VERIFIQUE SUA COMPREENSÃO.
• a. No texto sobre os limites da tolerância, reescreva o trecho que vai de "1400 – LIMITES" até "provocada pelo COVID-19.", trocando "Le Monde" por "Le Figaro".
• b. Traduza para o inglês esta frase do texto sobre os limites da tolerância: "Sem papas na língua, denunciou uma estupidificante indiferença moral diante dos extremismos políticos que estão proliferando no mundo inteiro, mormente os de extrema direita."

TRECHO DO DOCUMENTO.
--- --- ---

1400 – LIMITES DA TOLERÂNCIA
Outro dia, um não muito distanciado dos atuais, excessivamente pandêmicos, o escritor Umberto Eco, jornalista e professor de semiologia da Universidade de Bolonha, romancista de sucesso e consagrado autor de O Nome da Rosa, também de O Pêndulo de Foucault, foi entrevistado pelo jornal francês Le Monde. Sem papas na língua, denunciou uma estupidificante indiferença moral diante dos extremismos políticos que estão proliferando no mundo inteiro, mormente os de extrema direita. Para ele, as categorias “direita” e “esquerda“, radical dicotomia de quarenta anos atrás, não são mais compatíveis com os atuais instantes históricos, dadas as novas circunstâncias das atuais realidades sociopolíticas, inclusive com as mortes assassina provocada pelo COVID-19.

--- --- ---

DADOS PARA ANÁLISE.
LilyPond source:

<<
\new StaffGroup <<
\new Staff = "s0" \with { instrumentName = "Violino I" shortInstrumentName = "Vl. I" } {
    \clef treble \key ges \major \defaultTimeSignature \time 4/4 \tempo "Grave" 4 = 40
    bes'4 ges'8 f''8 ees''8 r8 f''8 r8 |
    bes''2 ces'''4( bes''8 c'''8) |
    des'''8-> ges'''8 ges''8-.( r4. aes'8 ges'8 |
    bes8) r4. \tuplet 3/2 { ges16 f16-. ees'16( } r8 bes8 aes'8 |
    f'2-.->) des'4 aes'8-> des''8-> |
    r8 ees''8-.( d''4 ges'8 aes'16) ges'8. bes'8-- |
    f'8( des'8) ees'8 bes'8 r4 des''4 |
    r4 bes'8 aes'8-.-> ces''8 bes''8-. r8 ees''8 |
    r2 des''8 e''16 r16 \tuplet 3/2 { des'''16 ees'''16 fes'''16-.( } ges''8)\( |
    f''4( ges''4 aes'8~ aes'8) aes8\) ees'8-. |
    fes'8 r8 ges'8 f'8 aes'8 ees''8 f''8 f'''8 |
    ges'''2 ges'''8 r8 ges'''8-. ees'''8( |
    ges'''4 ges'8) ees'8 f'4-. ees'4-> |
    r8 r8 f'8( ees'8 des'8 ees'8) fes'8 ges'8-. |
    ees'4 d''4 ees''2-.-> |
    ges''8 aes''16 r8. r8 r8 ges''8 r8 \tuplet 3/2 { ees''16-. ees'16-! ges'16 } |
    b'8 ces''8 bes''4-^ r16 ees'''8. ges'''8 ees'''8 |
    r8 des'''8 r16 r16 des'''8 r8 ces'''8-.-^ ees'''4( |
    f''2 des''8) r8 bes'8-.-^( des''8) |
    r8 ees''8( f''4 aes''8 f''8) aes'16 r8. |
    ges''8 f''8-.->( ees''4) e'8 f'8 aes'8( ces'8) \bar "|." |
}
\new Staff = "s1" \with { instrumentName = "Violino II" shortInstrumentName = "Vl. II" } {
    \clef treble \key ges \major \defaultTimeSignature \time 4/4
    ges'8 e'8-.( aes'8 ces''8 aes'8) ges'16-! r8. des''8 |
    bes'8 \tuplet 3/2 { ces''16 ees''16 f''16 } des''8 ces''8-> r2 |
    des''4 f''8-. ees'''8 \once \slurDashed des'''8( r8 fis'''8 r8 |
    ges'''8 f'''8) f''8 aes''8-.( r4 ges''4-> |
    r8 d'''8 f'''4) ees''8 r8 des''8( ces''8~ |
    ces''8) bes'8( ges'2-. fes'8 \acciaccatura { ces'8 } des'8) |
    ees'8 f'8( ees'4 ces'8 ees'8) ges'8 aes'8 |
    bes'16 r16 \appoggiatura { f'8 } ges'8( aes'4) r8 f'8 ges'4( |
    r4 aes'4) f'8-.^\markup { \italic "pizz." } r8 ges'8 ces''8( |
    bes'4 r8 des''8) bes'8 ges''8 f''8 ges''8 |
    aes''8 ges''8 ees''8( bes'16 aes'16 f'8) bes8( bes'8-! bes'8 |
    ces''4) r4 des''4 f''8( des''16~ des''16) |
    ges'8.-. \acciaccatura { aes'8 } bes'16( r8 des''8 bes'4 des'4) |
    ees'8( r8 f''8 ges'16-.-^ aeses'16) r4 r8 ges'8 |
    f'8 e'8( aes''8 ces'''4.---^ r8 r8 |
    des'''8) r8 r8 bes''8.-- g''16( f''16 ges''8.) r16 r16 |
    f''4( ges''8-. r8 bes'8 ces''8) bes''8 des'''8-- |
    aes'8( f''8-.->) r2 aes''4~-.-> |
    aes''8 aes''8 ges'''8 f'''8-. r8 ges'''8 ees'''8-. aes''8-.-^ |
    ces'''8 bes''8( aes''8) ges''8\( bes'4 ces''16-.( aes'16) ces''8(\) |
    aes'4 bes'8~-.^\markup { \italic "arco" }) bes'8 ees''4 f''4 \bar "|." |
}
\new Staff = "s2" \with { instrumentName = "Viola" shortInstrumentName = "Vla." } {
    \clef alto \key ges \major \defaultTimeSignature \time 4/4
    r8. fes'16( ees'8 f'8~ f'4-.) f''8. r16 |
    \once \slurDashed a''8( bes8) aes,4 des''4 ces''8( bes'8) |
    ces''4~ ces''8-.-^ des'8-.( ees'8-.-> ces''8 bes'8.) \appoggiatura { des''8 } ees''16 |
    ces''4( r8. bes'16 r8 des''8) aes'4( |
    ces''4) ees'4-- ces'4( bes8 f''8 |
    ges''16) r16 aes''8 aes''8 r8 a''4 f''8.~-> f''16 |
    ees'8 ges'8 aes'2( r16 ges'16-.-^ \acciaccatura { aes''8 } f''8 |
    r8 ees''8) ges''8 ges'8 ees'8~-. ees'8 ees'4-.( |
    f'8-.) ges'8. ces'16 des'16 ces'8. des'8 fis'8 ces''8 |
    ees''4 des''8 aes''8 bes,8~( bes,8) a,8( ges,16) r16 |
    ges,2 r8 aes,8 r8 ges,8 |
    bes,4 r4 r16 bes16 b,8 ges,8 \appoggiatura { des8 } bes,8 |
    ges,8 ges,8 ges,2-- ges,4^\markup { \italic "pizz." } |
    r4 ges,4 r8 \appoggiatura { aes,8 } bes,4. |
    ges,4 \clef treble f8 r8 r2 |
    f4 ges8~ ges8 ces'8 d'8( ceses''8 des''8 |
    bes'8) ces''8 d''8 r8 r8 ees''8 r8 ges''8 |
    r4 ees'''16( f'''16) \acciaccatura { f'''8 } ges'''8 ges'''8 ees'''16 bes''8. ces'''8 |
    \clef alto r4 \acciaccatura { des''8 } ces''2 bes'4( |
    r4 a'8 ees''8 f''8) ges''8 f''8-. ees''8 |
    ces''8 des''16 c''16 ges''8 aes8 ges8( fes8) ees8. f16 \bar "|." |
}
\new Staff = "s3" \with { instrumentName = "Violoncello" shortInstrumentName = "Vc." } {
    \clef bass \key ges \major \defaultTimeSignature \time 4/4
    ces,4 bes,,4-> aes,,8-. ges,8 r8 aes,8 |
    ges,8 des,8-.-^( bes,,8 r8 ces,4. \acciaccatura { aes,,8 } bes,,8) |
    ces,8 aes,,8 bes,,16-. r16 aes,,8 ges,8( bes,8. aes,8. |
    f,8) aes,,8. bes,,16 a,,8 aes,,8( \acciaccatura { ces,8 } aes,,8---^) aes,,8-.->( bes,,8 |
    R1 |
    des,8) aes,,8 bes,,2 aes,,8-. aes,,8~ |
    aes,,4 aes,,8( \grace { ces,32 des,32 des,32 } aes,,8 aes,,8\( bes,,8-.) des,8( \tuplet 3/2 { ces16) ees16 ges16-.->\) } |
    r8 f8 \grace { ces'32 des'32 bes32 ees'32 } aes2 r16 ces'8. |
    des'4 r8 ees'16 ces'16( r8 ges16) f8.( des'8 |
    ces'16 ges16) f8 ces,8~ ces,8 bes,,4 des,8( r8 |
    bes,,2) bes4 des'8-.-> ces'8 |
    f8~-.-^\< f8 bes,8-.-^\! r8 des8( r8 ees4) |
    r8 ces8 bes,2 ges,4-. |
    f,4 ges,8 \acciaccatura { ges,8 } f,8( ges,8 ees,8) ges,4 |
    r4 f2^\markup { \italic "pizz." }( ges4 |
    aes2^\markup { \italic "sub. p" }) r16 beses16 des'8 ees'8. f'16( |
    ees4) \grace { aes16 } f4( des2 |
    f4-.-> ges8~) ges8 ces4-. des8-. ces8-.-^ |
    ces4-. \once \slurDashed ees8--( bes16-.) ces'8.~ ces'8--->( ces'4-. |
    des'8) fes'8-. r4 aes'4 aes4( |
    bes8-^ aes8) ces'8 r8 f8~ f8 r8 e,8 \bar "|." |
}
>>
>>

--- --- ---

TAREFAS RESOLVIDAS.
• a.
1400 – LIMITES DA TOLERÂNCIA
Outro dia, um não muito distanciado dos atuais, excessivamente pandêmicos, o escritor Umberto Eco, jornalista e professor de semiologia da Universidade de Bolonha, romancista de sucesso e consagrado autor de O Nome da Rosa, também de O Pêndulo de Foucault, foi entrevistado pelo jornal francês Le Figaro. Sem papas na língua, denunciou uma estupidificante indiferença moral diante dos extremismos políticos que estão proliferando no mundo inteiro, mormente os de extrema direita. Para ele, as categorias “direita” e “esquerda“, radical dicotomia de quarenta anos atrás, não são mais compatíveis com os atuais instantes históricos, dadas as novas circunstâncias das atuais realidades sociopolíticas, inclusive com as mortes assassina provocada pelo COVID-19.

• b. Without mincing words, he denounced a stupefying moral indifference toward the political extremisms that are proliferating throughout the world, especially those of the far right.